I believe in magic because I see it everyday. I knew from a young age that I wanted to, at that time, “work” with kids. They have a way in to the good things in life that I think adults have potentially lost contact with. I suspected keeping this alive in my own self would mean being close to the source. My youthful ignorance sent me to five years of University to obtain a Degree in Elementary Education. Shiny and new I struck out in to the world of education only to discover the magic wasn’t there. It was disillusioning. But there were moments that kept me walking forward. They were in the preschool classrooms and in the recreation settings where play was the goal. The magic lay in the play, something that quickly looses importance with in the high pressure setting of a classroom. Please don’t read this to mean teachers are without the desire to be light and joyful and create play based learning, I am certain many are. It’s the pressure of the system of adults that informs them that’s fractured and that’s the place where play falls through the cracks and clear out of the classroom.

Having my own children is where I learned magic can continue beyond the young years and clear through to adulthood. It is the play that keeps the magic alive. The play is the important piece of the puzzle. It is the serious work of being youthful. Surrounding myself with children through the years has not been about their youth necessarily, it’s been about their freedom to play. Play is how they bring a light, inquisitive nature to expanding their understanding of the world around them.

My oldest son, super in to hockey, asked me to build a fantasy hockey team with him. He had found out through playing video games, just how this process would unfold. We sat down together each building a team, while laughing, bartering and researching. His knowledge trumped mine in seriously ridiculous ways. Yet, through the magic of play I expanded quickly my understanding of the game of hockey, the importance of stats and who the characters where leading the way in this sport. It was light, it was fun and it was feeding my sense of curiosity in a way statistics never had before.

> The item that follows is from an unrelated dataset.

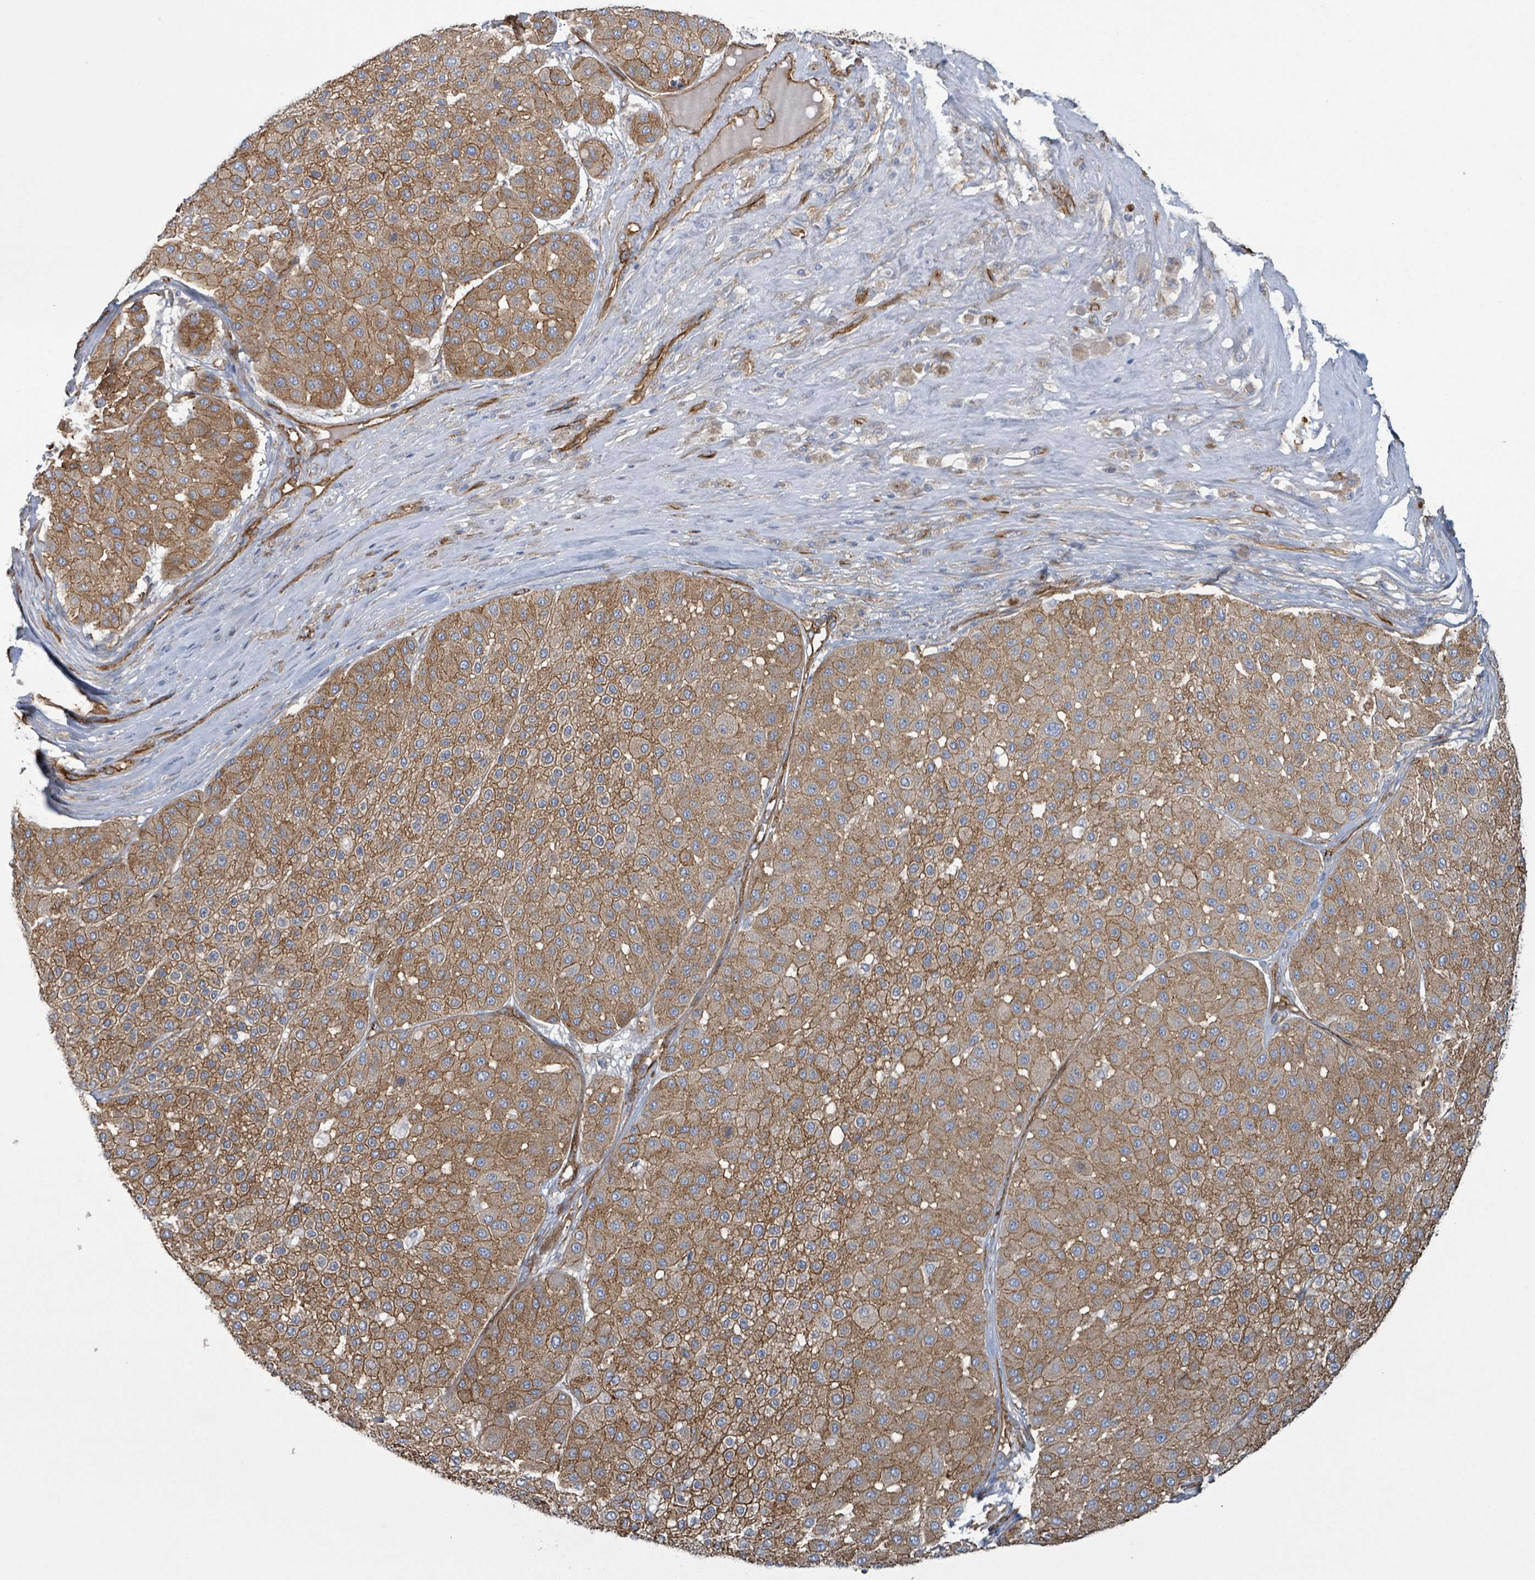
{"staining": {"intensity": "moderate", "quantity": ">75%", "location": "cytoplasmic/membranous"}, "tissue": "melanoma", "cell_type": "Tumor cells", "image_type": "cancer", "snomed": [{"axis": "morphology", "description": "Malignant melanoma, Metastatic site"}, {"axis": "topography", "description": "Smooth muscle"}], "caption": "Protein expression analysis of melanoma exhibits moderate cytoplasmic/membranous staining in approximately >75% of tumor cells.", "gene": "LDOC1", "patient": {"sex": "male", "age": 41}}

Later in the day, I was removing snap circuits from the carpet floor, placing them neatly back in to their box. Enter my youngest son, “oh good those are ready for me to play with.” He puts himself in front of the TV the instruction manual to his left and he begins to play. Within ten minutes enthusiastic shouts call me to his side. “I used part of the instructions and part of my own ideas to build this. It has a fan and two lights.” And then stumbles out an understanding of circuits, energy flow and design that is more accurate then I could teach in a well planned lesson. He is vibrating with excitement. He is in the magic as he plays his way in to a deeper understanding of science concepts. It’s contagious.

I have been know to admit to preferring the company of most children over their adult companions, simply because the conversation I can engage in capture this magic. They are rich in possibility, dripping with humor and most often reveling of unique personalities. So, I chat up the children in order to see them clearly in the world and understand how they keep tapped in to the magic some associate only with childhood.

I have a profound sense of gratitude for the fact that I can stay home and live each day alongside my children. I know this a gift that is not afforded to every family trying to make ends meet. What I do think is possible for every family, every parent and even every adult, is the ability to still believe in magic even when age defines you as an adult. And I am gonna give you some tips on how to do that.

First up, notice the children in the world around you. I don’t mean through adult trained eyes, I mean through your heart space. Notice how they travel from one location to the next, it’s likely not in a straight line and they likely seen something beautifully distracting. Pay attention to the details of how they interact with the entire world around them, all the bits and pieces. And once you think you have a sense of how this differs from your own travels, walk like a child.

Next up, talk to children in the same interested and engaging voice you would a co-worker giving you the details of your next important business thing a ma jig. Then listen. Not just with your ears with your open hearted genuinely interested self. Children are wildly willing to tell you about the most fascinating adventures they have been on recently and I bet many of them have just been to places you haven’t seen in a while. Then talk like a child, rich in detail, stretching possibility in all the right places.

Now you are ready to play with a child. Some may be able to jump in to this step without a child around. But many will need some serious instruction to remember how to do this task. The business of being an adult can strip of us this basic understanding. Abandon yourself to the play. Let the child be the director, the engineer, the true facilitator of your play session. Give yourself the time needed to fully fall in to the play, letting all your adult worries fall away.  Do this over and over again it might take some time to for your key to fit back in to the tickle trunk. And then make play a priority in your everyday way of being in the world.

I believe in magic cause I see it everyday. I promise you can too.